Este año, por gracia de Dios, pudimos volver a llevar a cabo esta actividad en el Regimiento de Caballería de Exploración de Montaña N° 15 ubicado en Campo de los Andes. Fue desde el domingo 17 de septiembre hasta el jueves 21. Este año contamos con la participación de 680 jóvenes, alrededor de 90 voluntarios y cerca de 200 religiosos, de los cuales 20 eran sacerdotes, dispuestos durante todo el día a atender a los jóvenes. Vinieron jóvenes de Salta, Tucumán, Santiago del Estero, Buenos Aires, Mendoza, Chile, Paraguay… de todos lados.
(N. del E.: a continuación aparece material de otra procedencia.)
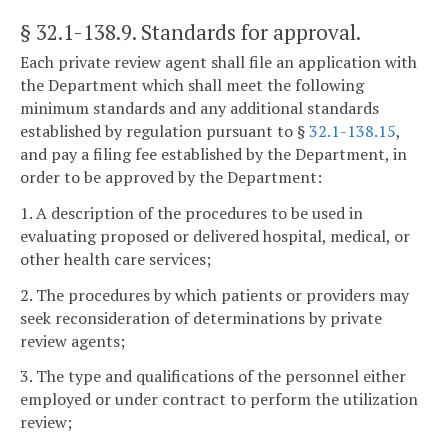
§ 32.1-138.9
. Standards for approval.
Each private review agent shall file an application with
the Department which shall meet the following
minimum standards and any additional standards
established by regulation pursuant to §
32.1-138.15
,
and pay a filing fee established by the Department, in
order to be approved by the Department:
1. A description of the procedures to be used in
evaluating proposed or delivered hospital, medical, or
other health care services;
2. The procedures by which patients or providers may
seek reconsideration of determinations by private
review agents;
3. The type and qualifications of the personnel either
employed or under contract to perform the utilization
review;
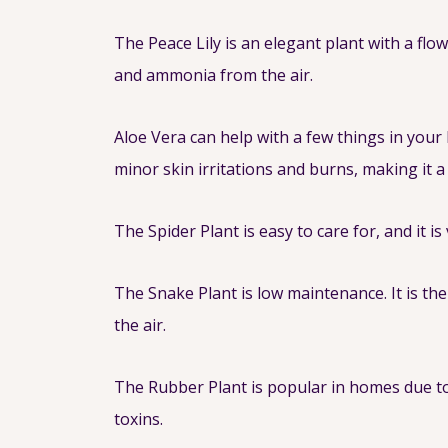
The Peace Lily is an elegant plant with a fl
and ammonia from the air.
Aloe Vera can help with a few things in your
minor skin irritations and burns, making it a 
The Spider Plant is easy to care for, and it i
The Snake Plant is low maintenance. It is th
the air.
The Rubber Plant is popular in homes due to
toxins.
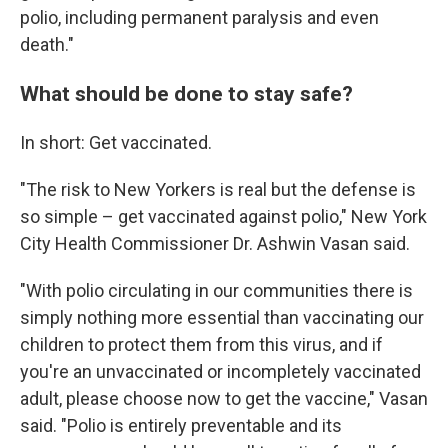
polio, including permanent paralysis and even
death."
What should be done to stay safe?
In short: Get vaccinated.
"The risk to New Yorkers is real but the defense is
so simple – get vaccinated against polio," New York
City Health Commissioner Dr. Ashwin Vasan said.
"With polio circulating in our communities there is
simply nothing more essential than vaccinating our
children to protect them from this virus, and if
you're an unvaccinated or incompletely vaccinated
adult, please choose now to get the vaccine," Vasan
said. "Polio is entirely preventable and its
Y también tuvimos la grata participación de los seminaristas menores de nuestro seminario de Italia San Juan XXIII, quienes vinieron acompañados por el P. Elton Margjeci.

La temática del Campamento se centró en lo más importante: la presencia real de Jesús en la Eucaristía. Por eso, las predicaciones, los talleres y las charlas estuvieron centradas en este tema, y por eso el lema del campamento fue: “Hemos venido a adorarle”. De hecho, todo el esfuerzo apostólico a lo largo del campamento tiene la mirada puesta en que los jóvenes se acerquen al Sacramento de la Eucaristía: a que los jóvenes puedan tener una experiencia de Jesucristo. Y a eso tienden todas las actividades del Campamento, todos los esfuerzos y sacrificios: a que los jóvenes vayan a Jesucristo.